An aTRAM database was created from the same P. schaeffi paired-end library from Johnson et al. [21] taking a total of 2.37 hours to format the 36 GB library. The 1,534 reference P. humanus proteins were used as the target sequences for aTRAM assembly. Because the expected coverage of the genome for the complete Illumina run was over 100x, aTRAM was run using only 25% of the available shards, providing an estimated genomic coverage of ~25x. The program was set to run for five iterations using the autocomplete option. This run was performed on the Institute for Genomic Biology's Biocluster at the University of Illinois, which uses two Intel Xeon E5530 2.4GHz quad-core processors per node with 24 GB RAM per node. Both aTRAM steps were run on one node with four processors.
Finally, the same P. schaeffi paired-end library was used to create a completely de novo assembly. The raw reads were trimmed for nucleotide bias at the 5′ end and for low-quality bases at the 3′ end using the FASTX toolkit and error-corrected using Quake [22] with c = 2.83 for 19-mers. Paired-end reads were assembled in SOAPdenovo v1.05 [19] using K = 49, which is roughly half of the read lengths, and the optional GapCloser v1.10 algorithm with a minimum overlap = 31. Finally, the 1,534 genes were identified by creating a BLAST-formatted database of the de novo assembled contigs and using the P. humanus transcripts as targets for a BLAST search. The top hits were selected as the de novo contigs.
The aTRAM contigs, top hits from the de novo assembly, and the reference-based assembly sequences were each aligned against the original Pediculus humanus reference DNA sequences using MAFFT [13] with the included post-processing PercentCoverage script. Uncorrected p-distances (proportion of sites with differing nucleotides, not corrected with a model of molecular evolution) were calculated using a custom Perl script used originally in Johnson et al. [21] (Available on Github: juliema/publications/).
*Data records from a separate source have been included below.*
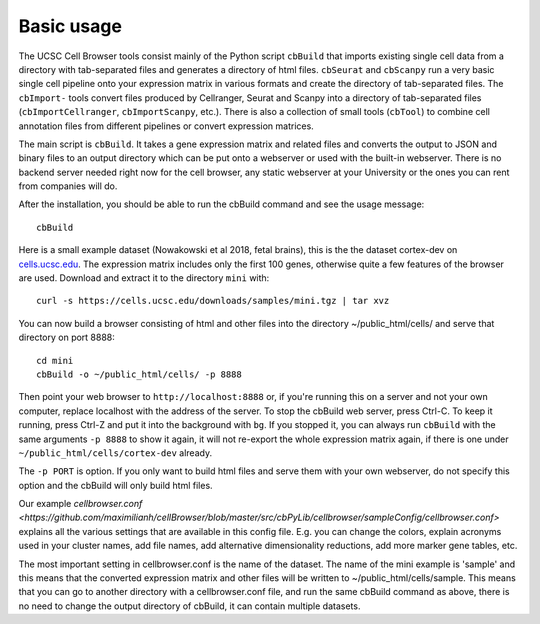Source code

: Basic usage
----------

The UCSC Cell Browser tools consist mainly of the Python script ``cbBuild``
that imports existing single cell data from a directory with tab-separated files and generates a
directory of html files. ``cbSeurat`` and ``cbScanpy`` run a very basic single cell pipeline
onto your expression matrix in various formats and create the directory of tab-separated files. 
The ``cbImport-`` tools convert files produced by Cellranger, Seurat and Scanpy
into a directory of tab-separated files (``cbImportCellranger``, ``cbImportScanpy``, etc.). 
There is also a collection of small tools (``cbTool``) to
combine cell annotation files from different pipelines or convert expression matrices.

The main script is ``cbBuild``. It takes a gene expression matrix and related files
and converts the output to JSON and binary files to an output directory which
can be put onto a webserver or used with the built-in webserver. There is no backend
server needed right now for the cell browser, any static webserver at your University
or the ones you can rent from companies will do.

After the installation, you should be able to run the cbBuild command and see
the usage message::

    cbBuild

Here is a small example dataset (Nowakowski et al 2018, fetal brains), this is the
the dataset cortex-dev on `cells.ucsc.edu <http://cells.ucsc.edu/?ds=cortex-dev>`_. The
expression matrix includes only the first 100 genes, otherwise quite a few
features of the browser are used. Download and extract it to the directory
``mini`` with::

    curl -s https://cells.ucsc.edu/downloads/samples/mini.tgz | tar xvz

You can now build a browser consisting of html and other files into the directory
~/public_html/cells/ and serve that directory on port 8888::

    cd mini
    cbBuild -o ~/public_html/cells/ -p 8888

Then point your web browser to ``http://localhost:8888`` or, if you're running
this on a server and not your own computer, replace localhost with the address
of the server. To stop the cbBuild web server, press Ctrl-C.  To keep it running, 
press Ctrl-Z and put it into the background with ``bg``. If you stopped it, you can always run
``cbBuild`` with the same arguments ``-p 8888`` to show it again, it will not re-export 
the whole expression matrix again, if there is one under
``~/public_html/cells/cortex-dev`` already. 

The ``-p PORT`` is option. If you only want to build html files and serve them with your own
webserver, do not specify this option and the cbBuild will only build html files.

Our example `cellbrowser.conf <https://github.com/maximilianh/cellBrowser/blob/master/src/cbPyLib/cellbrowser/sampleConfig/cellbrowser.conf>`
explains all the various settings that are available in this config file. E.g.
you can change the colors, explain acronyms used in your cluster names,
add file names, add alternative dimensionality reductions, add more marker gene tables, etc. 

The most important setting in cellbrowser.conf is the name of the dataset. The
name of the mini example is 'sample' and this means that the converted expression
matrix and other files will be written to ~/public_html/cells/sample. This means that
you can go to another directory with a cellbrowser.conf file, and run the same cbBuild
command as above, there is no need to change the output directory of cbBuild, it can
contain multiple datasets.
Orthology was verified for the aTRAM and de novo contigs with the same reciprocal best-BLAST test that was previously used for the reference-based assemblies in Johnson et al. [21]. Because each method used BLAST for assembly the resultant contigs were then reciprocally compared to the entire Pediculus humanus protein coding genome, and if the original query sequence was the top hit, the assembled gene was considered to be orthologous to the query gene. Finally, the outputs from aTRAM, the reference-based assembly, and de novo assembly were aligned to each other and uncorrected p-distances calculated to determine if the three methods produced the same sequence for each gene.
aTRAM and Divergent Taxa
Samples of six species of lice were sequenced on an Illumina sequencer combining two species in a lane (NCBI: SAMN03360966 – SAMN03360971). Four species were sucking lice from the suborder Anoplura and thought to range from 25 – 75 million years divergent from the reference sequence P. humanus [23]. The other two species were chewing lice from the suborder Ischnocera and thought to be ~ 110 million years divergent from the reference species [24]. Johnson et al. [8] had previously identified a set of 1,107 genes as single copy orthologs protein coding genes across nine insect genomes, including lice, using OrthoDB [25]. The amino acid sequences from P. humanus for these 1,107 genes were used as query sequences in aTRAM for each of the six louse species. Each aTRAM contig was compared to the entire P. humanus protein-coding genome using the reciprocal best-BLAST test for orthology. The orthologous contigs were then aligned back to the P. humanus genome and uncorrected p-distances were calculated. To determine if a DNA query would also assemble genes across the divergent datasets, we ran 10 genes using the DNA from the reference P. humanus, and only those from the congener Pediculus schaeffi assembled. This suggests that aTRAM can be limited by the success of the initial BLAST search (Additional file 1), and as taxa become more divergent, amino acid sequences are the more optimal target sequence.